Humana to Cover Sarepta's Controversial DMD Drug But There's a Catch

Humana to Cover Sarepta's Controversial DMD Drug but There's a Catch October 27, 2016
By Mark Terry, Breaking News Staff

Now that Sarepta Therapeutics ’s Exondys 51 (eteplirsen) has been approved for the treatment of Duchenne Muscular Dystrophy (DMD), it’s time to see if payers will cover the expensive and controversial drug. With some exceptions, insurers appear to be giving it approval, but it’s not a rubber stamp.

After nine or more months of drama and delays, the U.S. Food and Drug Administration (FDA) approved Exondys 51 in late September. DMD is a muscle wasting disease caused by mutations in the dystrophin gene. It is a progressive disease that usually causes death in early adulthood, with serious complications that include heart or respiratory-related problems. It mostly affects boys, about 1 in every 3,500 or 5,000 male children. The drug is approved for a type of the disease that affects about 13 percent of the DMD population. In the U.S., that accounts for between 1,300 and 1,600 people.

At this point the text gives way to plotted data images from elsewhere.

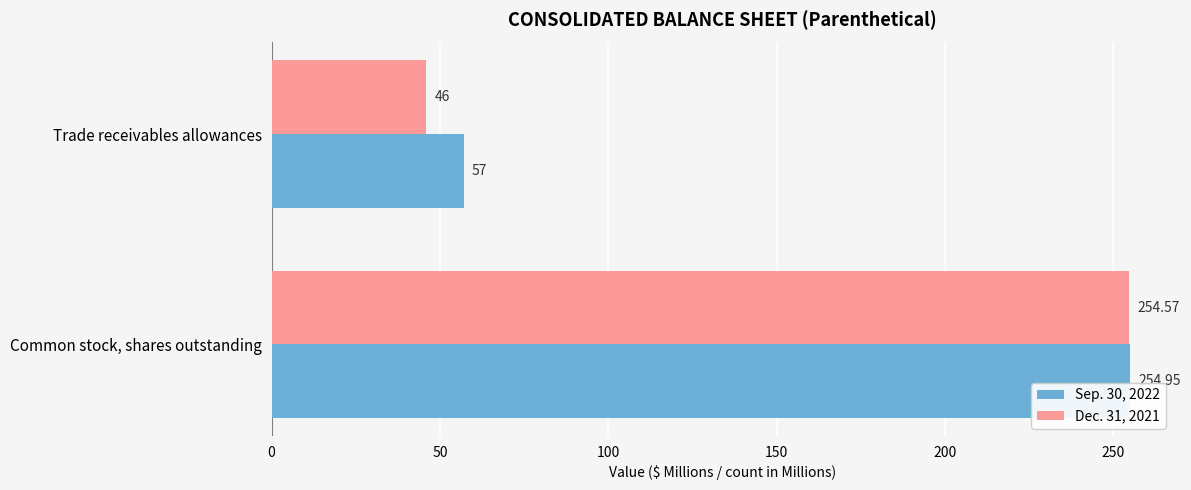

Which series has the largest total across all categories?

Sep. 30, 2022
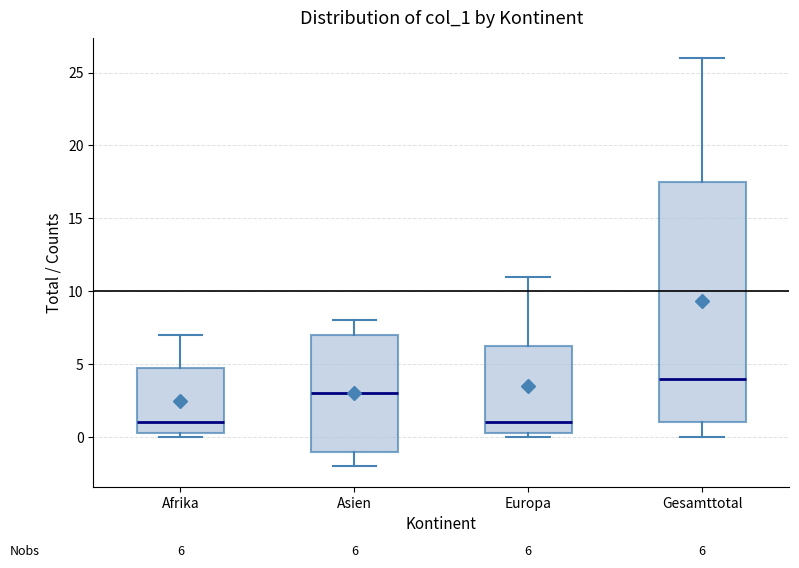

Comparing the boxes themselves (not the whiskers), which one is the tallest?

Gesamttotal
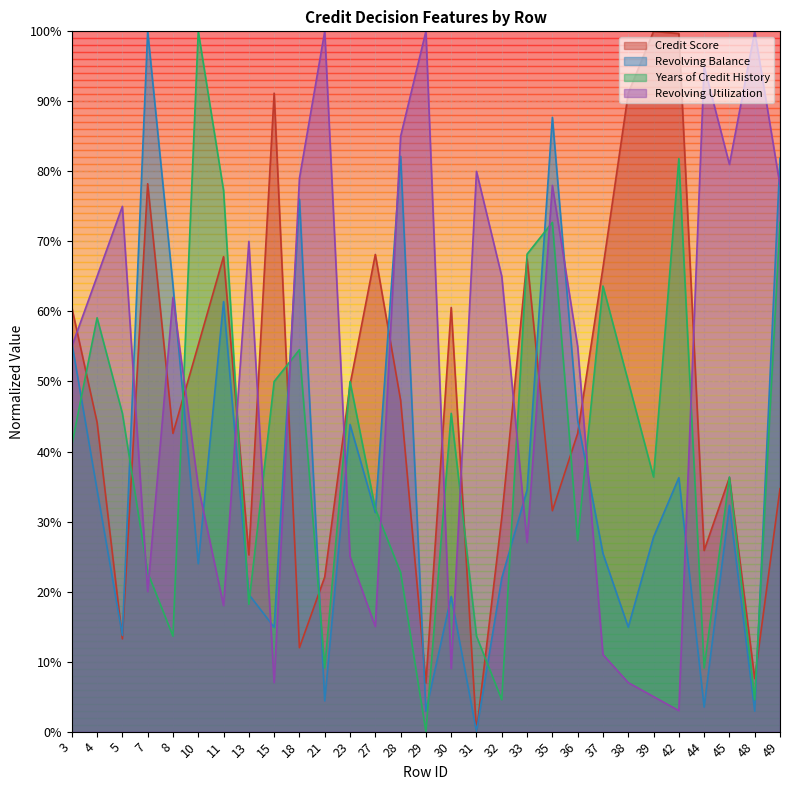

What is the value of the Years of Credit History point at the 27th from the left?

0.4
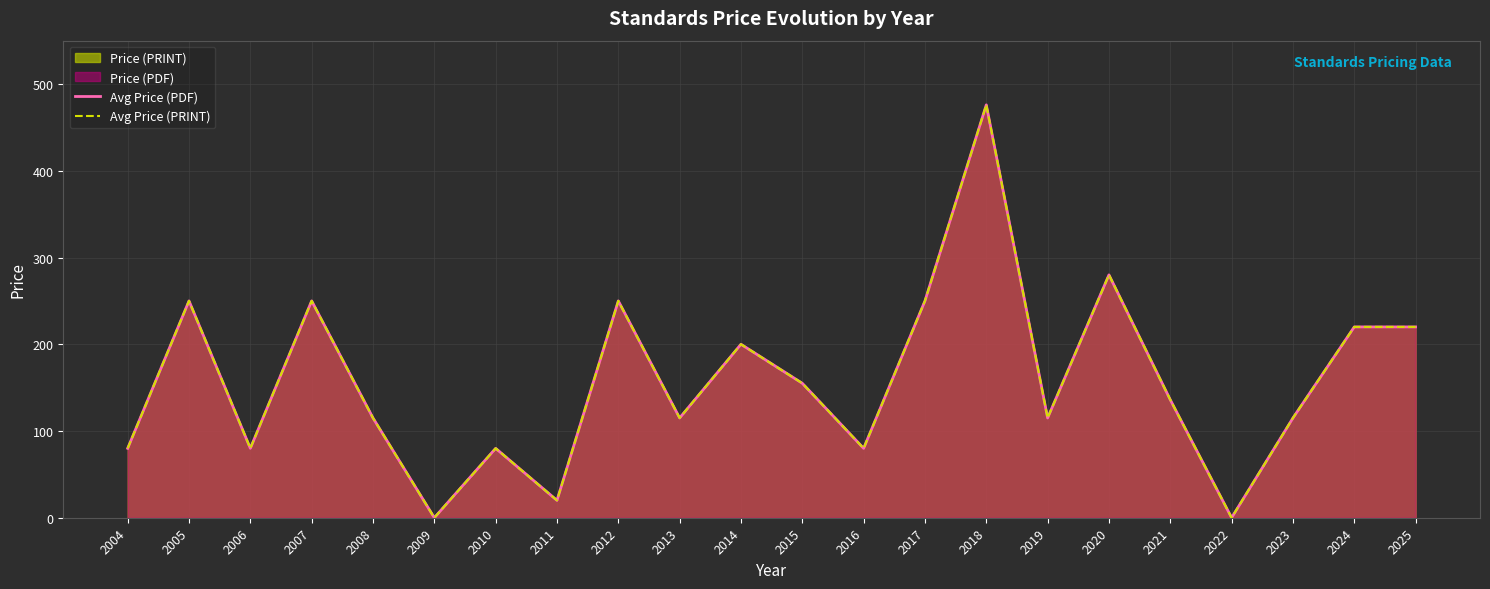

True or false: Avg Price (PDF) and Avg Price (PRINT) cross at least once.

False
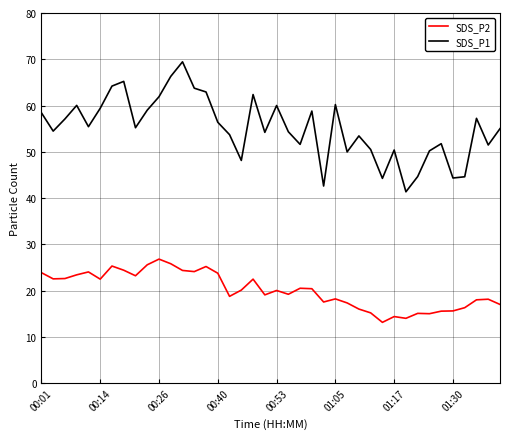

True or false: SDS_P1 and SDS_P2 intersect in this chart.

False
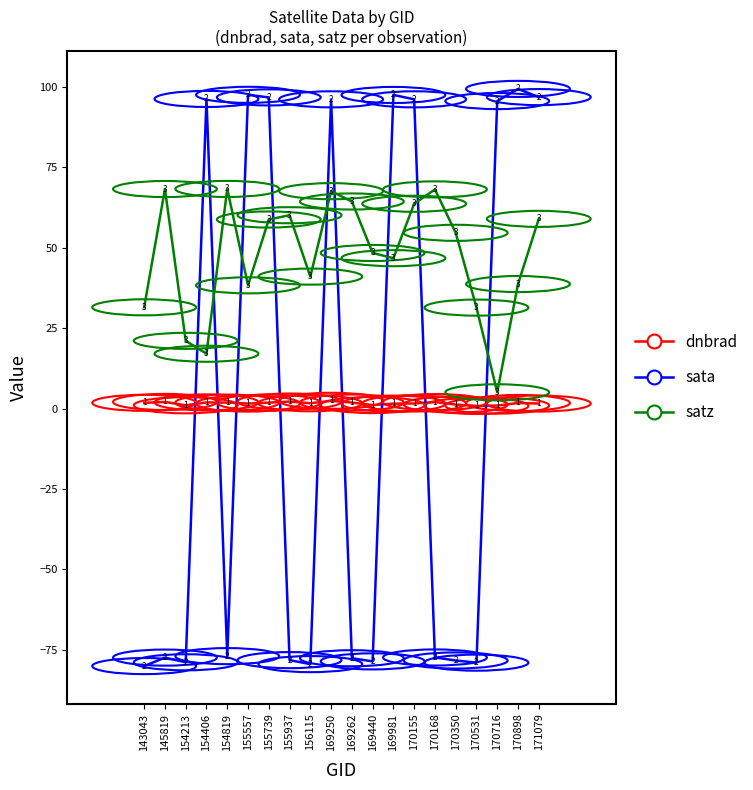

What is the difference between the satz values at 154819 and 154213?

47.2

The FDA gave it conditional approval, and Sarepta will need to continue to conduct trials. The drug was given accelerated approval “based on a surrogate endpoint,” writes BioPharmaDive, “—in this case improvement in production of the dystrophin protein—rather than measured clinical benefit. While FDA reviewers were generally in agreement that dystrophin production was an acceptable surrogate endpoint, senior staff were conflicted over how much of an increase was needed to reliably predict clinical benefit.”

The drug is priced at about $300,000 for a year’s treatment, although that number is based on the weight of the patient.

So far, most insurers have agreed to pay for the treatment. One major exception is insurance company Anthem, which has 38 million health care customers. Anthem basically chose not to pay for the drug, arguing that it is “investigational and not medically necessary.”

In its notice, Anthem wrote, “Ultimately, eteplirsen secured the FDA’s approval based on an increase in dystrophin seen in the skeletal muscle of some boys treated with the drug; however, uncertainty exists regarding whether the small observed increase in dystrophin will confer a clinically meaningful benefit.”

And today it was announced that insurer Humana has agreed to cover Exondys 51, but with some strings attached. It has agreed to cover six months of the medication if it’s covered by initial approval. Humana will cover the next six months if the patients continues to be ambulatory.

“Humana’s Pharmacy and Therapeutics (P and T) Committee determined that Exondys 51 meets an unmet medical need as there is a lack of effective alternative therapy for the treatment of Duchenne Muscular Dystrophy,” a company spokesperson said in a statement. “The drug requires an approval on a member-by-member basis where we look for appropriateness of the treatment per FDA label.”

Humana’s Exondys 51 policy lays out the approval determination quite specifically, stating, “The member must have a diagnosis of Duchenne Muscular Dystrophy with a confirmed mutation of DMD gene that is amenable to exon 51 skipping documented by: Multiplex ligation-dependent probe amplification (MLPA), OR, array comparative genomic hybridization (array CGH), OR, DMD gene sequencing. The member must be ambulatory (e.g. able to walk with assistance, not wheelchair dependent).”

The recommended dose by Humana is 30 mg/kg of body weight once weekly.